Die Rückkehr der Synagoge im kleinen Maßstab

Im Foyer des Plauener Landratsamts wurde gestern eine Stele enthüllt

Plauen.

80 Jahre nach ihrer Zerstörung ist die Plauener Synagoge wieder zurückgekehrt. Sie ist zwar als Kunstwerk auf das Format 1:20 geschrumpft und steht nun hinter dem Haupteingang links im Foyer des einstigen jüdischen Kaufhauses Tietz, dem heutigen Landratsamt des Vogtlandkreises, wo sie zu den Öffnungszeiten zu sehen ist. Jedoch haben das offizielle Plauen und der Vogtlandkreis nach Querelen im Vorfeld noch einigermaßen die Kurve gekriegt und am gestrigen 80. Jahrestag der Novemberpogrome einen würdigen Rahmen geschaffen.

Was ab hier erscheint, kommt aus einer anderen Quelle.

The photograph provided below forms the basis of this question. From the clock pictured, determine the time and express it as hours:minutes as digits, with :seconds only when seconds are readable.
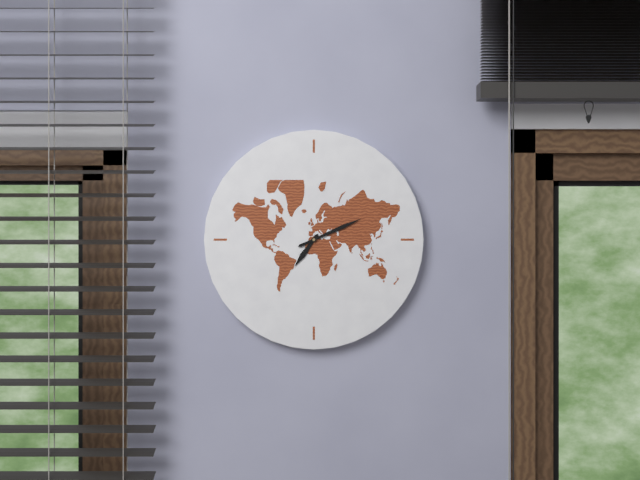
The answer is 7:11
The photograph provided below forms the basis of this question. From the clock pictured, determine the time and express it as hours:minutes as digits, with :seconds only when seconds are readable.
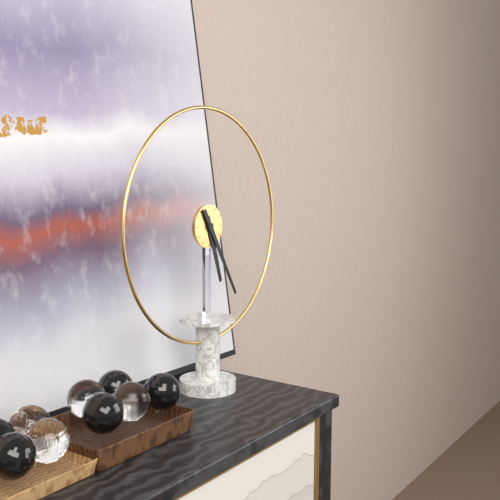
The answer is 5:25
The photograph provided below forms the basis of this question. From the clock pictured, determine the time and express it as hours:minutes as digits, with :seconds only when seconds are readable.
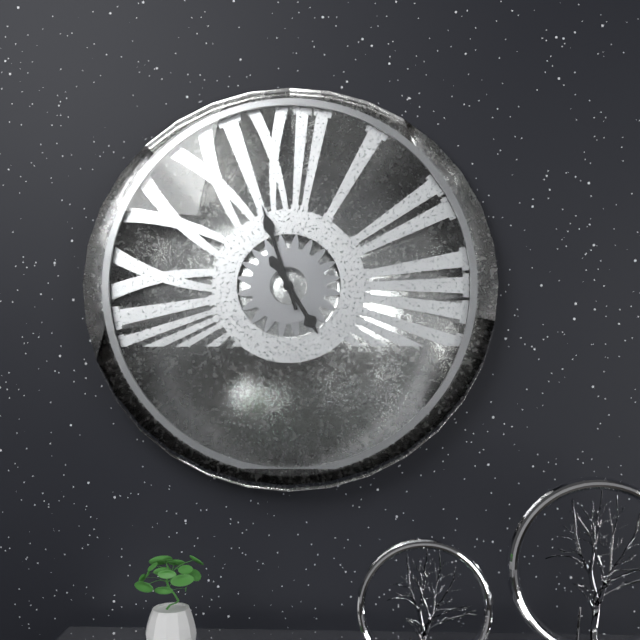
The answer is 4:57
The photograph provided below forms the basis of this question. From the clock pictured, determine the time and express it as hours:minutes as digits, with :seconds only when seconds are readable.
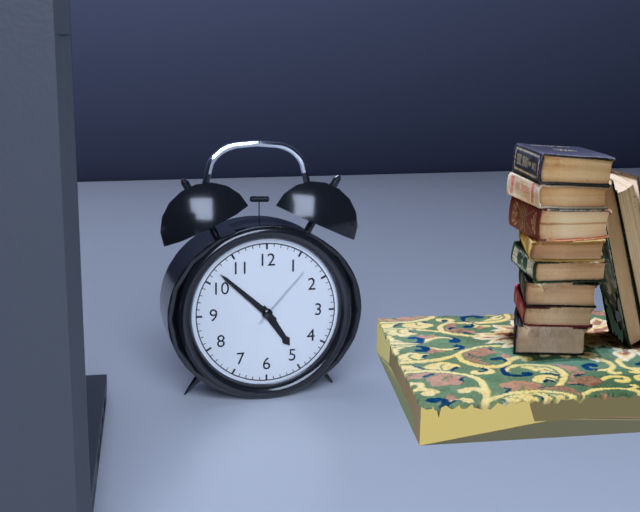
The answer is 4:52:07
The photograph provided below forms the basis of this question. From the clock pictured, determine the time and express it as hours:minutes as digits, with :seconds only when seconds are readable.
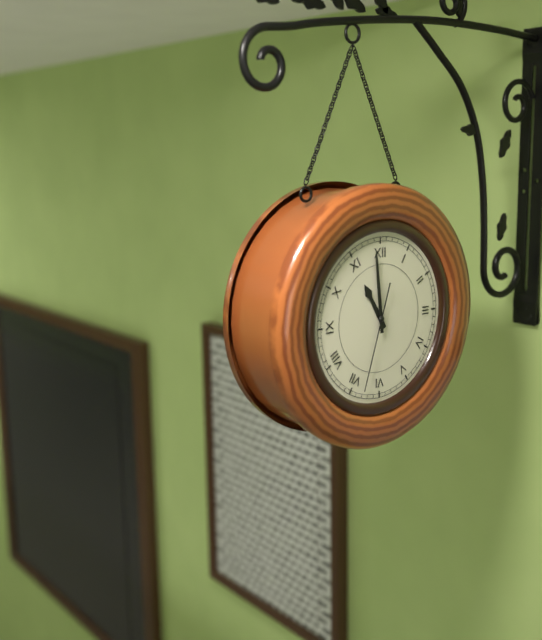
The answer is 10:59:33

Enthüllt wurde die Gedenkstele im Rahmen einer Gedenkfeier im Landratsamt durch Ministerpräsident Michael Kretschmer (CDU) gemeinsam mit Landrat Rolf Keil (CDU) und Plauens Oberbürgermeister Ralf Oberdorfer (FDP). Der Schöpfer der Skulptur, Norbert Marten aus Oldenburg, war indes nicht zugegen. Plauens Kultur-Bürgermeister Steffen Zenner (CDU) erklärte dies mit anderen "dringenden terminlichen Verpflichtungen" des "gefragten Künstlers".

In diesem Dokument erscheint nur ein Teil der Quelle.